*REQUEST*.
Please write out every line of the listing below without changing anything.

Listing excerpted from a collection
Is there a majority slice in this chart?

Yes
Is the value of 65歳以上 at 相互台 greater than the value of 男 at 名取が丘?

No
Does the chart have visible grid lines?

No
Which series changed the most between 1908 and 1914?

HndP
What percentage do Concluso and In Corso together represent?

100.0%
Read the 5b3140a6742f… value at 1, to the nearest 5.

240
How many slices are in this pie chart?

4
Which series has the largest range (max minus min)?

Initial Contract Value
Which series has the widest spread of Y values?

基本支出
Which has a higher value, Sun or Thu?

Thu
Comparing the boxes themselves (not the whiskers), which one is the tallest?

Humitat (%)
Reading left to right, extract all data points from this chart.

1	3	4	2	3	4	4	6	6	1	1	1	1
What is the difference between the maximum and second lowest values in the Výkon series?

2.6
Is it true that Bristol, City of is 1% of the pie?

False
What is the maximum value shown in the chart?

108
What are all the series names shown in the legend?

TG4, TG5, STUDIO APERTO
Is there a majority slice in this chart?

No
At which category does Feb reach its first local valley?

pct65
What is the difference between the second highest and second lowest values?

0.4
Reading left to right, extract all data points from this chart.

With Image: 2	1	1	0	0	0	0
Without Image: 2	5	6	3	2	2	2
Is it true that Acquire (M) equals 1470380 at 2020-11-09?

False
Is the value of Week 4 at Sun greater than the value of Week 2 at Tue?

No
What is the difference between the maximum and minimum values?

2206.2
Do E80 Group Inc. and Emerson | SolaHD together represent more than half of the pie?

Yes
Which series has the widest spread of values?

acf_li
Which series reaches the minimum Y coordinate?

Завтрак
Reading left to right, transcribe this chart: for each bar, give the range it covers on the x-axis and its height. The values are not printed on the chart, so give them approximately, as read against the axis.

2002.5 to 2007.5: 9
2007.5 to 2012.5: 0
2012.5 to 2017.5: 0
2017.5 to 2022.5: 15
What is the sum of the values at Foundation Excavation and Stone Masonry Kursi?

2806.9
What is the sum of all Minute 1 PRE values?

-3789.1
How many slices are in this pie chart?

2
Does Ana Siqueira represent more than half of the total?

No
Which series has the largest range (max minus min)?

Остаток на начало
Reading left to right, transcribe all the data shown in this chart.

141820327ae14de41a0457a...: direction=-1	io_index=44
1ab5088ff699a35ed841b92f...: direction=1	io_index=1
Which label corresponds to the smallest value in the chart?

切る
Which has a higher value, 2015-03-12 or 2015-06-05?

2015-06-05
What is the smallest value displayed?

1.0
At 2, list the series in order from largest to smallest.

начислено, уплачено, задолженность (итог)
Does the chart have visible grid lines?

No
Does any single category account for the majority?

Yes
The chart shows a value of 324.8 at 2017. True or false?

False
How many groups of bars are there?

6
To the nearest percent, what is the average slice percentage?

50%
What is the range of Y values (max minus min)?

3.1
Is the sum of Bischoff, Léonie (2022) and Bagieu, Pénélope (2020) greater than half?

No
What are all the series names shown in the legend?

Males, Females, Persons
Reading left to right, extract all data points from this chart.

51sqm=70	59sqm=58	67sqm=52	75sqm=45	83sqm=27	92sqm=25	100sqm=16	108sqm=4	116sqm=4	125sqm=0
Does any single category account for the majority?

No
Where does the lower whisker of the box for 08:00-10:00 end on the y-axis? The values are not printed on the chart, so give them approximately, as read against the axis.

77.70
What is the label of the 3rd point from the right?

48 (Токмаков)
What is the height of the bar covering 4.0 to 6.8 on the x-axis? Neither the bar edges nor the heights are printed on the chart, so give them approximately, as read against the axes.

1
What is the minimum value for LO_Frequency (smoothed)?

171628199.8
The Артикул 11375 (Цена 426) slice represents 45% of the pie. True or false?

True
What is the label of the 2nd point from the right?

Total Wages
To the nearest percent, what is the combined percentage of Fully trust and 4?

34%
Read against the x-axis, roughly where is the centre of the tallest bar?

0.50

*WRITTEN ANSWER*.
Is there a majority slice in this chart?

Yes
Is the value of 65歳以上 at 相互台 greater than the value of 男 at 名取が丘?

No
Does the chart have visible grid lines?

No
Which series changed the most between 1908 and 1914?

HndP
What percentage do Concluso and In Corso together represent?

100.0%
Read the 5b3140a6742f… value at 1, to the nearest 5.

240
How many slices are in this pie chart?

4
Which series has the largest range (max minus min)?

Initial Contract Value
Which series has the widest spread of Y values?

基本支出
Which has a higher value, Sun or Thu?

Thu
Comparing the boxes themselves (not the whiskers), which one is the tallest?

Humitat (%)
Reading left to right, extract all data points from this chart.

1	3	4	2	3	4	4	6	6	1	1	1	1
What is the difference between the maximum and second lowest values in the Výkon series?

2.6
Is it true that Bristol, City of is 1% of the pie?

False
What is the maximum value shown in the chart?

108
What are all the series names shown in the legend?

TG4, TG5, STUDIO APERTO
Is there a majority slice in this chart?

No
At which category does Feb reach its first local valley?

pct65
What is the difference between the second highest and second lowest values?

0.4
Reading left to right, extract all data points from this chart.

With Image: 2	1	1	0	0	0	0
Without Image: 2	5	6	3	2	2	2
Is it true that Acquire (M) equals 1470380 at 2020-11-09?

False
Is the value of Week 4 at Sun greater than the value of Week 2 at Tue?

No
What is the difference between the maximum and minimum values?

2206.2
Do E80 Group Inc. and Emerson | SolaHD together represent more than half of the pie?

Yes
Which series has the widest spread of values?

acf_li
Which series reaches the minimum Y coordinate?

Завтрак
Reading left to right, transcribe this chart: for each bar, give the range it covers on the x-axis and its height. The values are not printed on the chart, so give them approximately, as read against the axis.

2002.5 to 2007.5: 9
2007.5 to 2012.5: 0
2012.5 to 2017.5: 0
2017.5 to 2022.5: 15
What is the sum of the values at Foundation Excavation and Stone Masonry Kursi?

2806.9
What is the sum of all Minute 1 PRE values?

-3789.1
How many slices are in this pie chart?

2
Does Ana Siqueira represent more than half of the total?

No
Which series has the largest range (max minus min)?

Остаток на начало
Reading left to right, transcribe all the data shown in this chart.

141820327ae14de41a0457a...: direction=-1	io_index=44
1ab5088ff699a35ed841b92f...: direction=1	io_index=1
Which label corresponds to the smallest value in the chart?

切る
Which has a higher value, 2015-03-12 or 2015-06-05?

2015-06-05
What is the smallest value displayed?

1.0
At 2, list the series in order from largest to smallest.

начислено, уплачено, задолженность (итог)
Does the chart have visible grid lines?

No
Does any single category account for the majority?

Yes
The chart shows a value of 324.8 at 2017. True or false?

False
How many groups of bars are there?

6
To the nearest percent, what is the average slice percentage?

50%
What is the range of Y values (max minus min)?

3.1
Is the sum of Bischoff, Léonie (2022) and Bagieu, Pénélope (2020) greater than half?

No
What are all the series names shown in the legend?

Males, Females, Persons
Reading left to right, extract all data points from this chart.

51sqm=70	59sqm=58	67sqm=52	75sqm=45	83sqm=27	92sqm=25	100sqm=16	108sqm=4	116sqm=4	125sqm=0
Does any single category account for the majority?

No
Where does the lower whisker of the box for 08:00-10:00 end on the y-axis? The values are not printed on the chart, so give them approximately, as read against the axis.

77.70
What is the label of the 3rd point from the right?

48 (Токмаков)
What is the height of the bar covering 4.0 to 6.8 on the x-axis? Neither the bar edges nor the heights are printed on the chart, so give them approximately, as read against the axes.

1
What is the minimum value for LO_Frequency (smoothed)?

171628199.8
The Артикул 11375 (Цена 426) slice represents 45% of the pie. True or false?

True
What is the label of the 2nd point from the right?

Total Wages
To the nearest percent, what is the combined percentage of Fully trust and 4?

34%
Read against the x-axis, roughly where is the centre of the tallest bar?

0.50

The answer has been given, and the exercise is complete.